Separate Object Store for WAL
Status: Approved
Authors:
Motivation
Section titled “Motivation”Sequential writes are a common pattern. Combined with await_durable
set to
true
, which is the default, WAL performance is the main limiting factor for
the sequential writes throughput. Even if flush_interval
is set to an extremely
low value, it can’t overcome the inherent latency of the underlying object store.
The obvious solution is switching to a lower latency object store; for instance, from S3 to S3 Express One Zone. But lower latency stores usually come with a cost, they might be significantly more expensive or might be limited in features.
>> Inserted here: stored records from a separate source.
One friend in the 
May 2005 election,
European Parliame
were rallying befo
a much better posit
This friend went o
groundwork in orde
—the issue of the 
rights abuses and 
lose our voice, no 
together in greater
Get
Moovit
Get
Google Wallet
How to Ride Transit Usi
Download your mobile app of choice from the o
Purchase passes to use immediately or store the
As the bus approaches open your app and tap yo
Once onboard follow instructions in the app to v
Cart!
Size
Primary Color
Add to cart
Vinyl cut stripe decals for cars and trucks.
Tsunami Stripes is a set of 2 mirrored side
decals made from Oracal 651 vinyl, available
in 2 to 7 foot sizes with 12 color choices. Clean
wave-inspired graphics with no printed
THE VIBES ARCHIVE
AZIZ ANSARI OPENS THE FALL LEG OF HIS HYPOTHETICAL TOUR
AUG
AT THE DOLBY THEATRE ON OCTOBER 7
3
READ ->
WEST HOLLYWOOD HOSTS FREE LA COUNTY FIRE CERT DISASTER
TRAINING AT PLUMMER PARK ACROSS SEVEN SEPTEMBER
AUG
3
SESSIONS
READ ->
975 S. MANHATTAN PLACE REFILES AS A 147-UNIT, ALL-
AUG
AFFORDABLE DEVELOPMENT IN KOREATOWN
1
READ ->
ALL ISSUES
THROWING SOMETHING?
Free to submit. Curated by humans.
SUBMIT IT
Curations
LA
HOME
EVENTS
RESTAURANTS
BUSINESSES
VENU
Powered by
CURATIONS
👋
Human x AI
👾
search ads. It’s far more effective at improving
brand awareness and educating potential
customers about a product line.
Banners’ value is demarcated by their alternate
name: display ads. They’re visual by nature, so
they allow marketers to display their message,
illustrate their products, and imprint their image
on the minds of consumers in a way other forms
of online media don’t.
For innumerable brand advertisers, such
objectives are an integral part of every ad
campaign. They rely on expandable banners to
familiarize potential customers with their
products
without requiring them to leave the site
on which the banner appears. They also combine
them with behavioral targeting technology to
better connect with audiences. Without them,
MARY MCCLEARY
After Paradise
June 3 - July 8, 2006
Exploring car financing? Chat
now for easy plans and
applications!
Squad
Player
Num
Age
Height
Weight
Using such stores for the main store containing the entire database might be undesirable.
- Support an optional separate object store dedicated specifically for WAL.
- Provide a user-facing configuration mechanism.
- Avoid significant refactorings.
Public API
Section titled “Public API”If user wants to use a separate WAL object store, the store instance should be
provided while constructing a Db
:
impl Db { // ...
/// ... /// /// ## Arguments /// ... /// - `wal_object_store`: an optional [object store](ObjectStore) instance /// dedicated specifically for WAL. /// /// If set to `None`, the passed `object_store` will be used for WAL storage. /// /// NOTE: WAL durability and availability properties depend on the properties /// of the underlying object store. Make sure the configured object /// store is durable and available enough for your use case. /// /// ...
pub async fn open_with_opts<P: Into<Path>>( path: P, options: DbOptions, main_object_store: Arc<dyn ObjectStore>, wal_object_store: Option<Arc<dyn ObjectStore>>, ) -> Result<Self, SlateDBError> { // ... }
// ...}
Once RFC-10 “Settings design” is implemented, the WAL object store configuration
should be moved to the builder proposed in RFC-10. With this more scalable approach
the parameter set of open_with_opts
will be nice and clean.
Implementation
Section titled “Implementation”The configured WAL object store is propagated down to TableStore
instance
which internally will select the appropriate object store for each operation
based solely on the SsTableId
involved in the operation. The object path
structure will remain unchanged for both stores.
There is already transactional_wal_store
field in TableStore
. The naming
is misleading because apparently this store is used not only for WAL-related
operations. The field should be renamed, the resulting field layout will look
like this:
pub struct TableStore { // ...
/// The main object store. main_object_store: Arc<dyn ObjectStore>, /// The dedicated WAL object store, if any. wal_object_store: Option<Arc<dyn ObjectStore>>,
/// The transactional store wrapper of the main object store. main_transactional_store: Arc<dyn TransactionalObjectStore>, /// The transactional store wrapper of the dedicated WAL object store, if any. wal_transactional_store: Option<Arc<dyn TransactionalObjectStore>>}
The object store selection procedure will look like this:
fn object_store_for(&self, id: &SsTableId) -> Arc<dyn ObjectStore> { match id { SsTableId::Wal(..) => if let Some(wal_object_store) = &self.wal_object_store { wal_object_store.clone() } else { self.main_object_store.clone() } SsTableId::Compacted(..) => self.main_object_store.clone(), }}
The transactional object store selection logic would look about the same.
Block and Object Cache
Section titled “Block and Object Cache”WAL requires no caching support since it is read only once at startup. All operations on the dedicated WAL object store should be direct and bypass all the caches.
Cloning Support
Section titled “Cloning Support”Public API methods like admin::create_clone
could just accept an explicitly
passed WAL object store instance, but this is undesirable because that introduces
another point for a potential misconfiguration. Instead, a reference to the object
store should be included in the associated Manifest
, so the information about
the WAL store is always encapsulated in the database itself.
Manifest
-s are (de)serializable while ObjectStore
instances are not. There is
some support present in object_store
crate for creating object stores from URIs,
specifically object_store::parse_url(_opts)
, but it’s very limited in features.
For instance, it’s impossible to configure a store using a URI alone. At the same
time, it’s impossible to re-adjust the configuration after the store creation.
The configuration must be fully known before the construction and passed either
to parse_url_opts
or to some other custom construction procedure.
Additionally, there is no backward conversion from an object store instance to a URI. Getting store configuration information from an instance is even more problematic because the configuration details are private to the store instance. To avoid this problematic conversion, URIs must be used everywhere along with the configuration information encoded in the URIs themselves or as standalone objects. Alternatively, the store configuration might be obtained via some user-provided callbacks mechanism. Also, there should be a centralized URI-to-store resolver to construct and cache store instances.
All this raises many open questions that are not directly related to this RFC. Exact implementation details will be provided in a separate RFC/PR dedicated to the descriptive representation of store references and configurations.